Hit the link expecting to read about UTF-8 Byte Order Marks at the top of the fi...

SAI_Peregrinus · 2025-11-20T16:48:05 1763657285

UTF-8 doesn't have a BOM. UTF-16 does. UTF-32 does. "UTF-8 with BOM" is not a standards-compliant text format, it's a proprietary binary format that happens to have a bunch of embedded UTF-8. Just because you can run `strings` on a file & get a bunch of text out doesn't mean it's a text file!

jborean93 · 2025-11-20T22:37:29 1763678249

This seems a bit pedantic, while you may be correct (I honestly don't know what standard this is referring to) the UTF-8 BOM is a thing that some tools do know about. Even then in the context of OP's question the BOM with UTF-8 isn't the specific problem but rather how the shebang interpreter reads the actual ASCII byte sequences so a UTF-16 with a BOM "text" file would also fail.

cm2187 · 2025-11-20T06:17:32 1763619452

tbh it is lame for any program reading a text file to not support BOM. It's just one if.

theblazehen · 2025-11-20T06:53:52 1763621632

There isn't really any one "text file" though, the kernel looks for the first two bytes to match what "#!" corresponds to in ASCII.

https://www.youtube.com/watch?v=J8nblo6BawU is some great watching on how "Plain text isn't that simple"

SAI_Peregrinus · 2025-11-20T16:49:28 1763657368

UTF-8 is a text format with no BOM. Just like ASCII doesn't support a BOM. The BOM is a UTF-16 or UTF-32 thing, so "UTF-8 with BOM" is a binary file that happens to contain some UTF-8 strings as well.
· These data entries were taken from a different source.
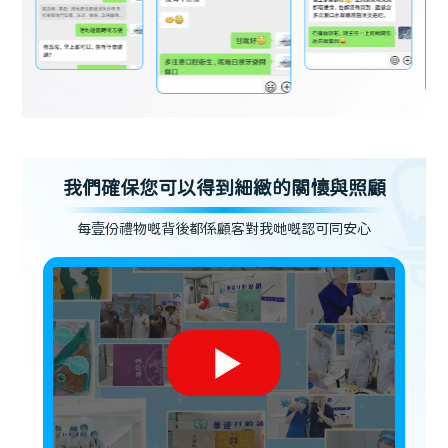
我們確保您可以得到細緻的關懷與照顧
每壹份禮物嘅背後都係顧客對我哋嘅認可同安心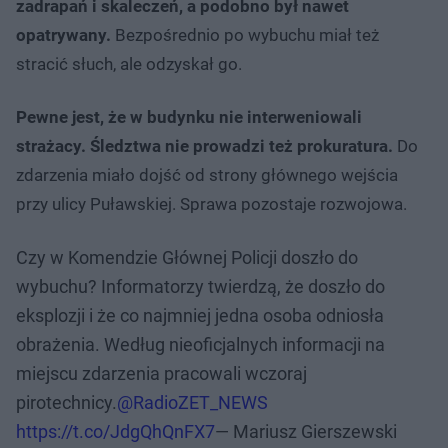
zadrapań i skaleczeń, a podobno był nawet
opatrywany.
Bezpośrednio po wybuchu miał też
stracić słuch, ale odzyskał go.
Pewne jest, że w budynku nie interweniowali
strażacy. Śledztwa nie prowadzi też prokuratura.
Do
zdarzenia miało dojść od strony głównego wejścia
przy ulicy Puławskiej. Sprawa pozostaje rozwojowa.
Czy w Komendzie Głównej Policji doszło do
wybuchu? Informatorzy twierdzą, że doszło do
eksplozji i że co najmniej jedna osoba odniosła
obrażenia. Według nieoficjalnych informacji na
miejscu zdarzenia pracowali wczoraj
pirotechnicy.
@RadioZET_NEWS
https://t.co/JdgQhQnFX7
— Mariusz Gierszewski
Since it's not a text file, it makes sense that utilities expecting text files don't handle it.

masfuerte · 2025-11-20T17:24:59 1763659499

Eh? A utf8 file starting with ZERO WIDTH NO-BREAK SPACE is not a text file? How do you figure that?
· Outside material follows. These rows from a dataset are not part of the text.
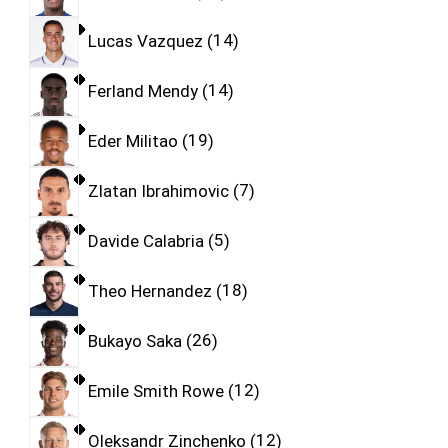
Lucas Vazquez
14
Ferland Mendy
14
Eder Militao
19
Zlatan Ibrahimovic
7
Davide Calabria
5
Theo Hernandez
18
Bukayo Saka
26
Emile Smith Rowe
12
Oleksandr Zinchenko
12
SAI_Peregrinus · 2025-11-22T22:30:33 1763850633

If it starts with 0xFE 0xFF, but is otherwise UTF-8 instead of UTF-16, it's a binary file. If it starts with 0xEF 0xBB 0xBF, it's a text file with a ZERO WIDTH NO-BREAK SPACE at the start.

masfuerte · 2025-11-23T21:57:33 1763935053

> If it starts with 0xFE 0xFF, but is otherwise UTF-8 instead of UTF-16, it's a binary file

Sure, but who does this? All the Microsoft tooling writes 0xEF 0xBB 0xBF if you output utf8 with a BOM.